That shows, by the way, why dramatizations of the books never really work: what makes the passage perfect is not just the dialogue but the last line of narration.

3.

Was Wodehouse innocent? The question isn’t intended in a legal sense, although when Cussen interrogated him, it sank in on Wodehouse that he was under suspicion on what was technically a capital charge. No charges were brought, but nor was there any sympathy from the man who never recognized him. “His name stinks here,” Churchill said, “but he would not be sent to prison…. He can live secluded in some place or go to hell as soon as there is a vacant passage.” The Labour government that took office in 1945 was no improvement, with the Attorney General Sir Hartley Shawcross (“an Old Alleynian, blast him!” Wodehouse exclaimed about this other Dulwich alumnus) refusing to say that Wodehouse was safe from prosecution. In fact, Cussen had cleared Wodehouse of any charge worse than stupidity, but the malevolent authorities did not release this for decades.

(What to produce)
Extract the part of the passage on Wodehouse from "Was Wodehouse innocent?" up to and including "this for decades.", word for word. The listing isn't needed for anything here.

(Multi-view image sets with calibration)
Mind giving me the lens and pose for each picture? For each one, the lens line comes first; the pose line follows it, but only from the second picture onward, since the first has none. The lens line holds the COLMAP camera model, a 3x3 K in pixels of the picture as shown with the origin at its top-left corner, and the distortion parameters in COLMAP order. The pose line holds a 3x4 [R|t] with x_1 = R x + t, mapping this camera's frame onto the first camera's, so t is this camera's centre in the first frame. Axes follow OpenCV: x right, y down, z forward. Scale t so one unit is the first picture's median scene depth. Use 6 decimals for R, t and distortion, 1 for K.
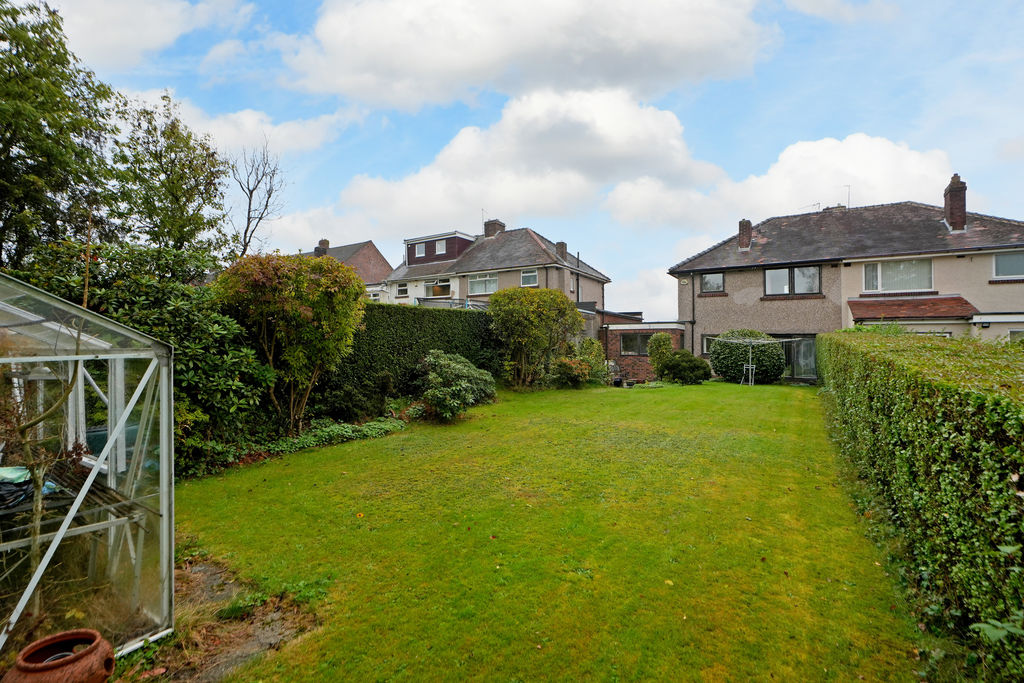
lens RADIAL K [[470.0, 0, 510.3], [0, 470.0, 341.9], [0, 0, 1]] dist [-0.005210, 0.001570]
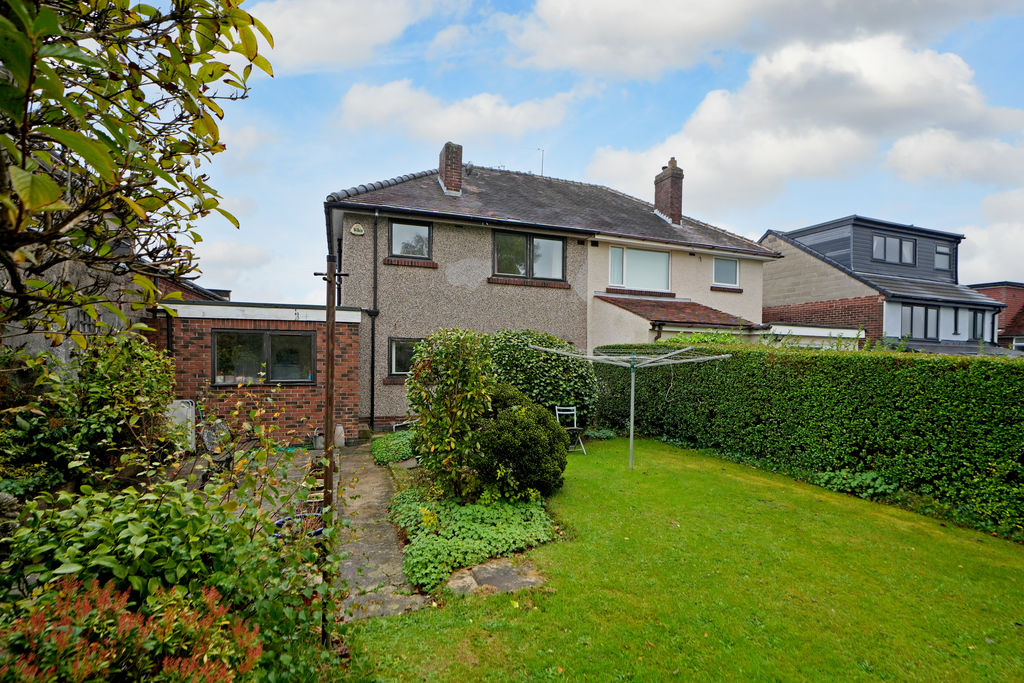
lens RADIAL K [[470.0, 0, 506.8], [0, 470.0, 347.1], [0, 0, 1]] dist [-0.005210, 0.001570]
pose [[0.624136, 0.010200, 0.781249, 0.091158], [-0.023061, 0.999720, 0.005371, -0.011913], [-0.780975, -0.021368, 0.624196, 0.614568]]
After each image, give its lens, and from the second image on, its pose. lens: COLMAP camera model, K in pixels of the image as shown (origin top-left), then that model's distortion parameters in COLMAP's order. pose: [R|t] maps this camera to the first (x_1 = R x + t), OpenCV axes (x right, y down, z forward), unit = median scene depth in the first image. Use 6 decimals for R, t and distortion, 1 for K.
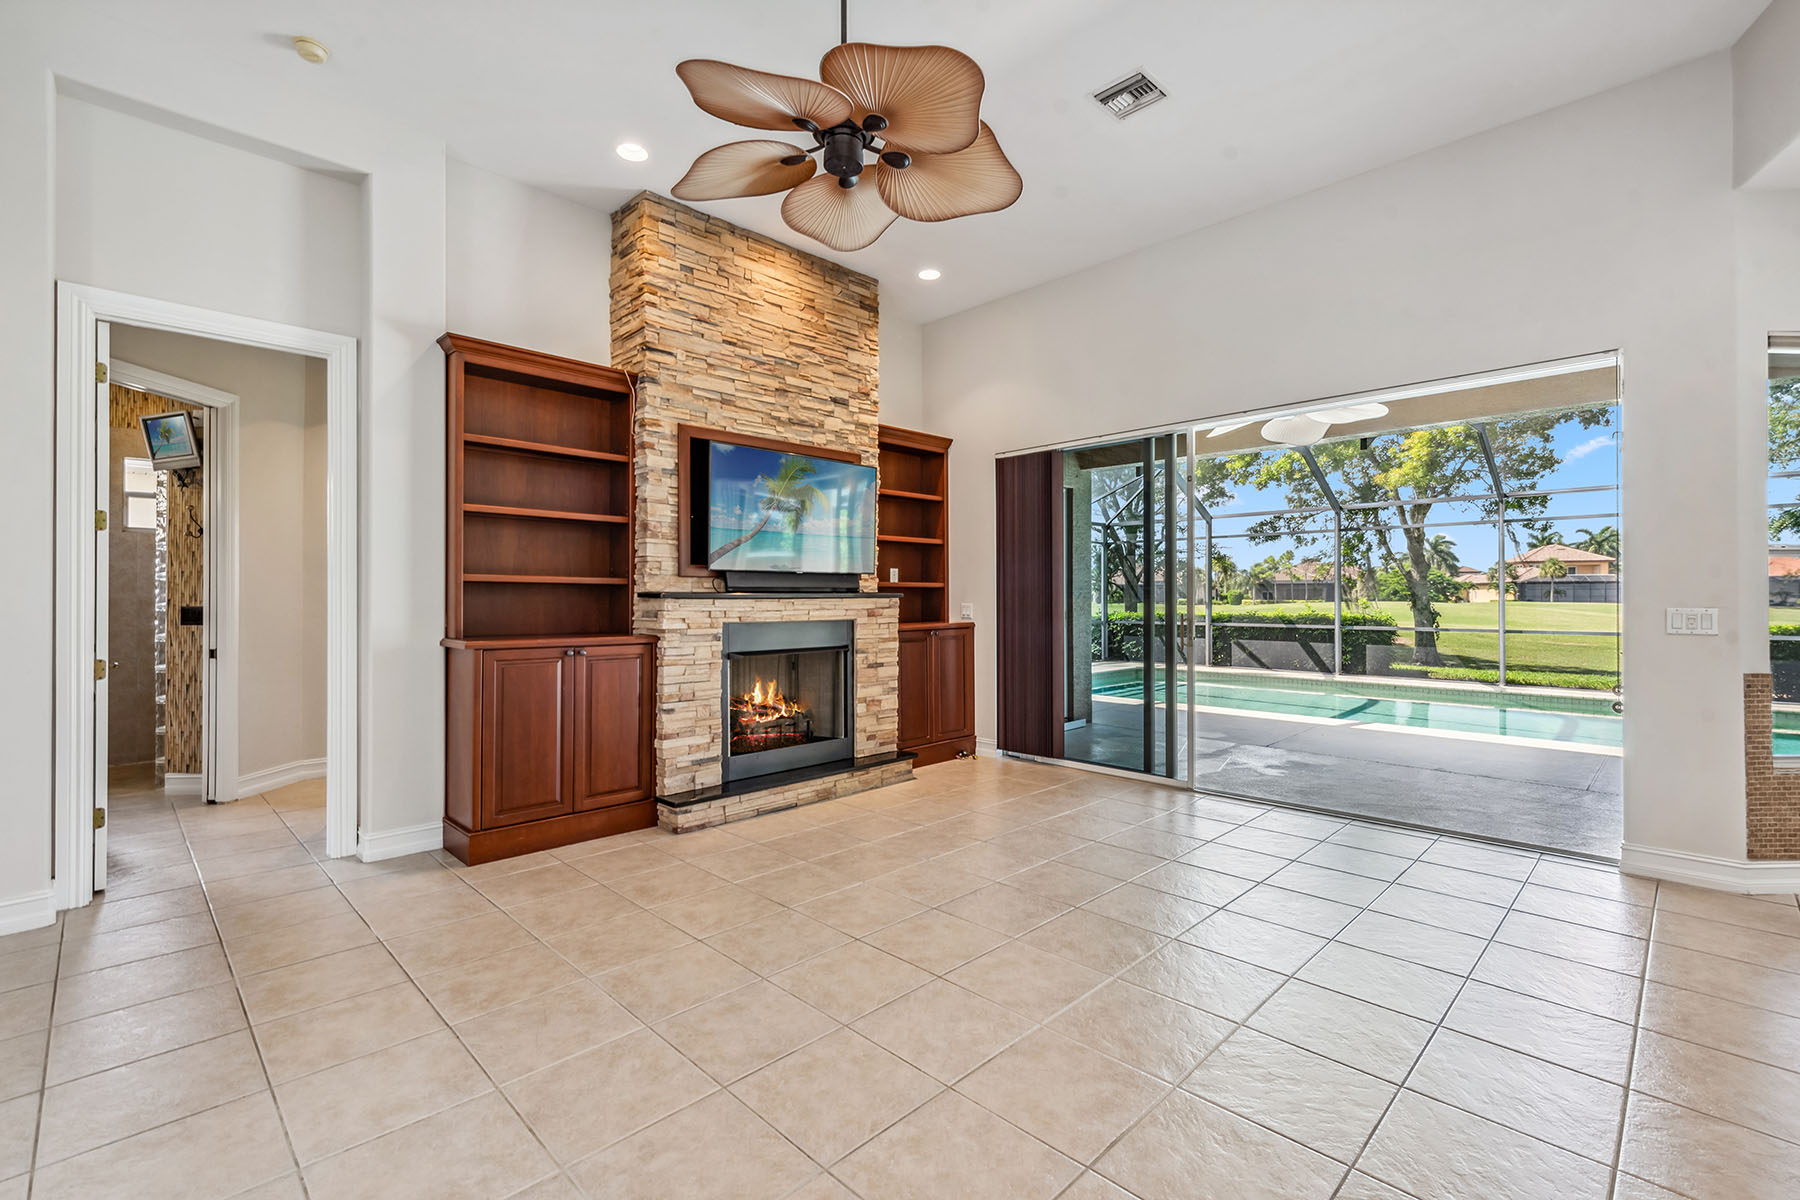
lens RADIAL K [[792.5, 0, 916.3], [0, 792.5, 601.0], [0, 0, 1]] dist [0.021055, -0.002735]
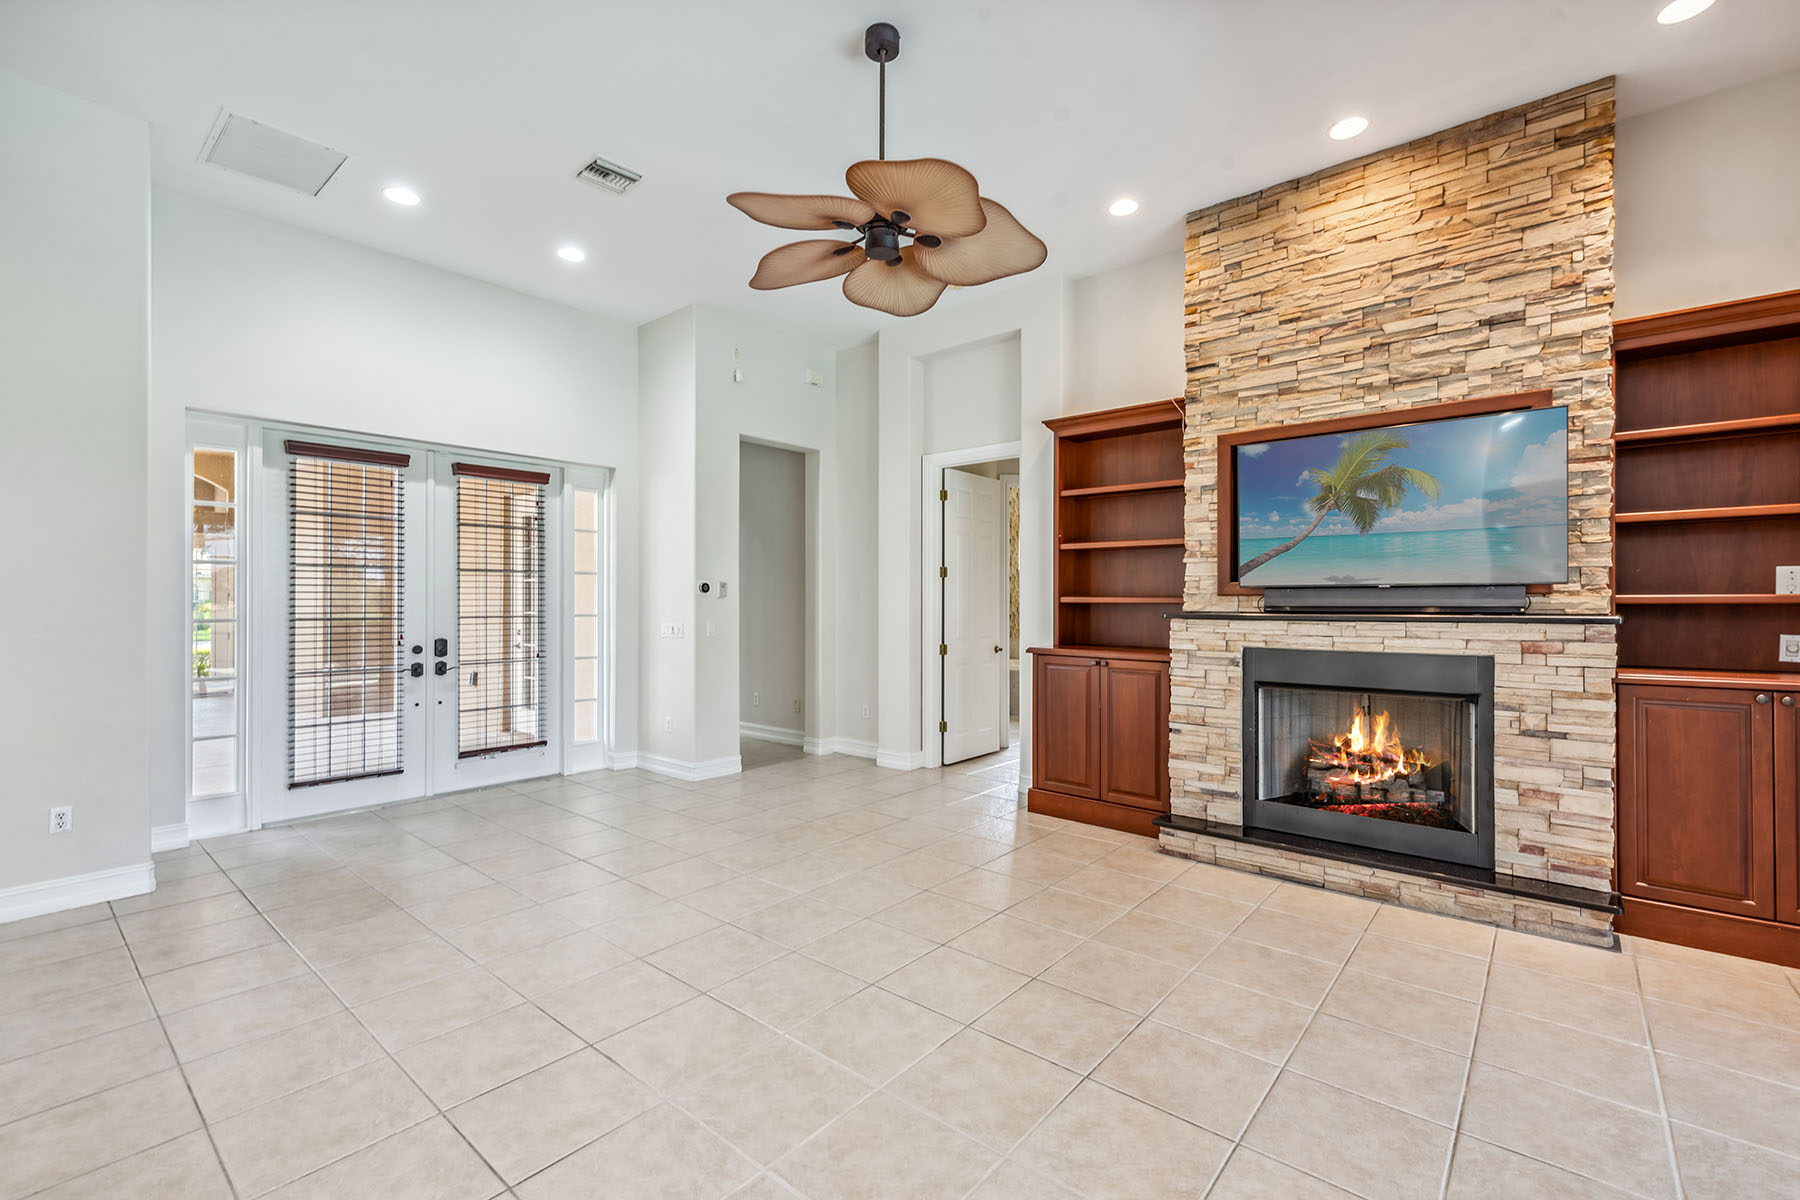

(Expected answer)
Was Wodehouse innocent? The question isn’t intended in a legal sense, although when Cussen interrogated him, it sank in on Wodehouse that he was under suspicion on what was technically a capital charge. No charges were brought, but nor was there any sympathy from the man who never recognized him. “His name stinks here,” Churchill said, “but he would not be sent to prison…. He can live secluded in some place or go to hell as soon as there is a vacant passage.” The Labour government that took office in 1945 was no improvement, with the Attorney General Sir Hartley Shawcross (“an Old Alleynian, blast him!” Wodehouse exclaimed about this other Dulwich alumnus) refusing to say that Wodehouse was safe from prosecution. In fact, Cussen had cleared Wodehouse of any charge worse than stupidity, but the malevolent authorities did not release this for decades.